__Aim of the task__: Where the listing below reaches the line containing "Each of the", start writing out lines exactly, and stop once the line containing "The Office of Freedom" has been written.

__Working data__:
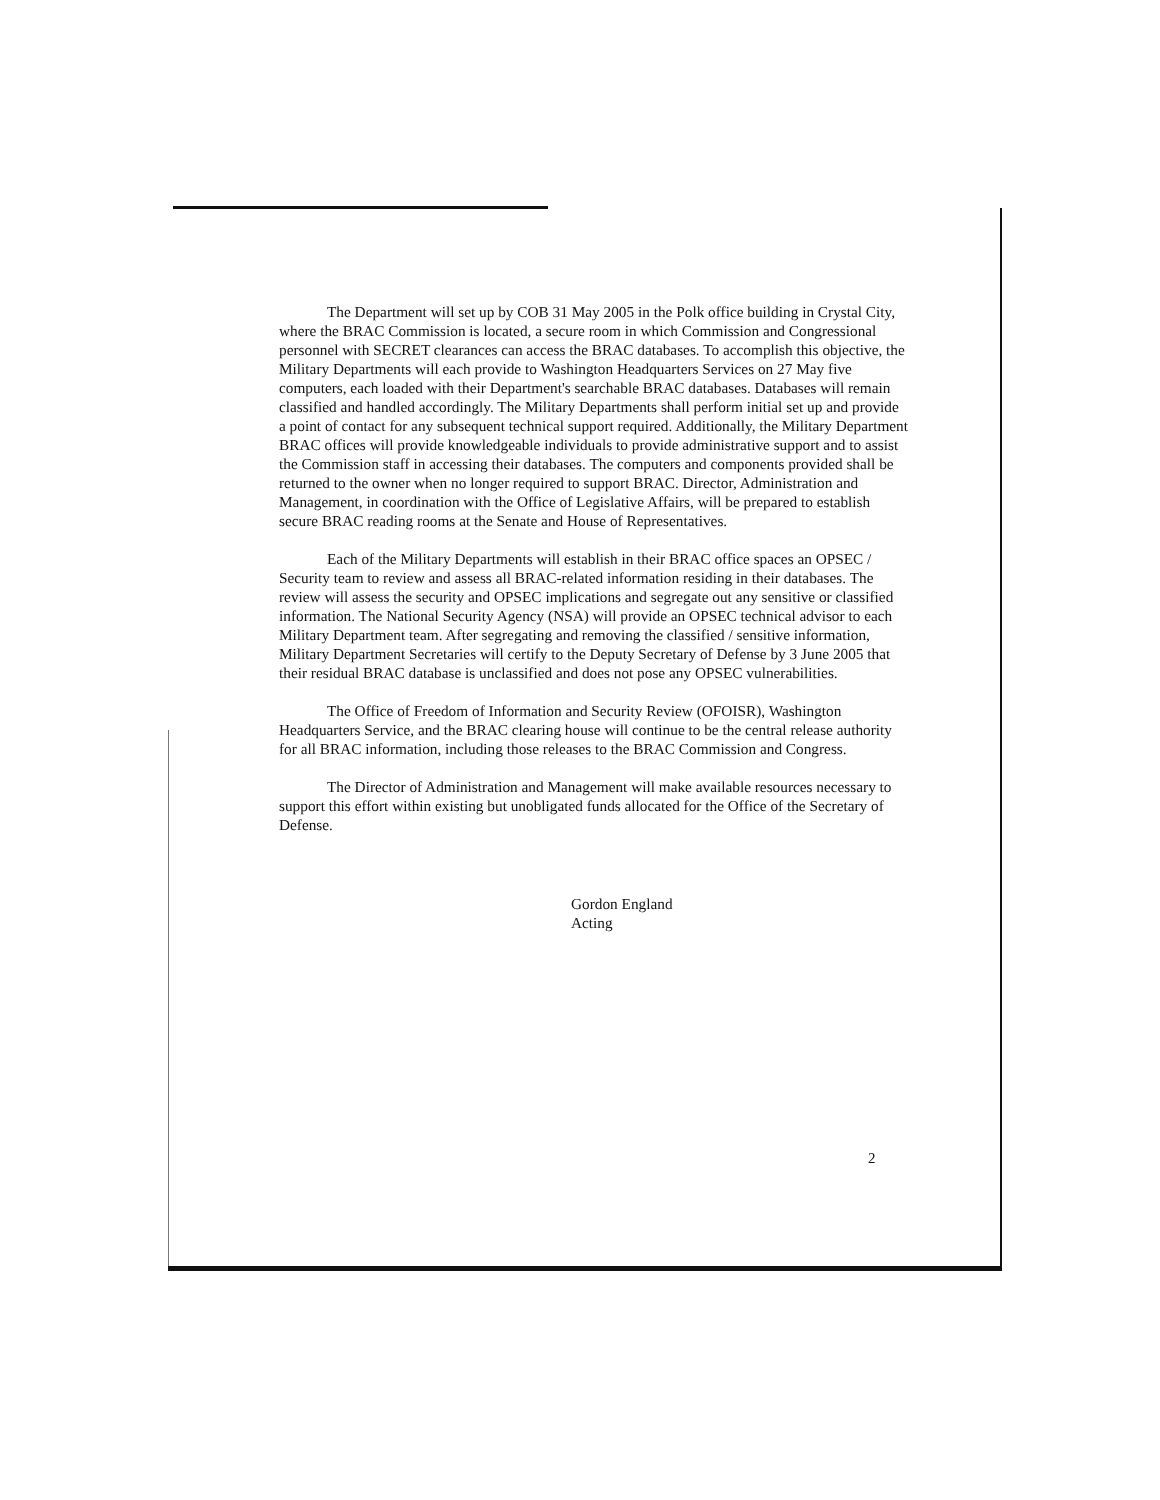The Department will set up by COB 31 May 2005 in the Polk office building in Crystal City, where the BRAC Commission is located, a secure room in which Commission and Congressional personnel with SECRET clearances can access the BRAC databases. To accomplish this objective, the Military Departments will each provide to Washington Headquarters Services on 27 May five computers, each loaded with their Department's searchable BRAC databases. Databases will remain classified and handled accordingly. The Military Departments shall perform initial set up and provide a point of contact for any subsequent technical support required. Additionally, the Military Department BRAC offices will provide knowledgeable individuals to provide administrative support and to assist the Commission staff in accessing their databases. The computers and components provided shall be returned to the owner when no longer required to support BRAC. Director, Administration and Management, in coordination with the Office of Legislative Affairs, will be prepared to establish secure BRAC reading rooms at the Senate and House of Representatives.
Each of the Military Departments will establish in their BRAC office spaces an OPSEC / Security team to review and assess all BRAC-related information residing in their databases. The review will assess the security and OPSEC implications and segregate out any sensitive or classified information. The National Security Agency (NSA) will provide an OPSEC technical advisor to each Military Department team. After segregating and removing the classified / sensitive information, Military Department Secretaries will certify to the Deputy Secretary of Defense by 3 June 2005 that their residual BRAC database is unclassified and does not pose any OPSEC vulnerabilities.
The Office of Freedom of Information and Security Review (OFOISR), Washington Headquarters Service, and the BRAC clearing house will continue to be the central release authority for all BRAC information, including those releases to the BRAC Commission and Congress.
The Director of Administration and Management will make available resources necessary to support this effort within existing but unobligated funds allocated for the Office of the Secretary of Defense.
Gordon England
Acting
2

__Exercise output__:
Each of the Military Departments will establish in their BRAC office spaces an OPSEC / Security team to review and assess all BRAC-related information residing in their databases. The review will assess the security and OPSEC implications and segregate out any sensitive or classified information. The National Security Agency (NSA) will provide an OPSEC technical advisor to each Military Department team. After segregating and removing the classified / sensitive information, Military Department Secretaries will certify to the Deputy Secretary of Defense by 3 June 2005 that their residual BRAC database is unclassified and does not pose any OPSEC vulnerabilities.
The Office of Freedom of Information and Security Review (OFOISR), Washington Headquarters Service, and the BRAC clearing house will continue to be the central release authority for all BRAC information, including those releases to the BRAC Commission and Congress.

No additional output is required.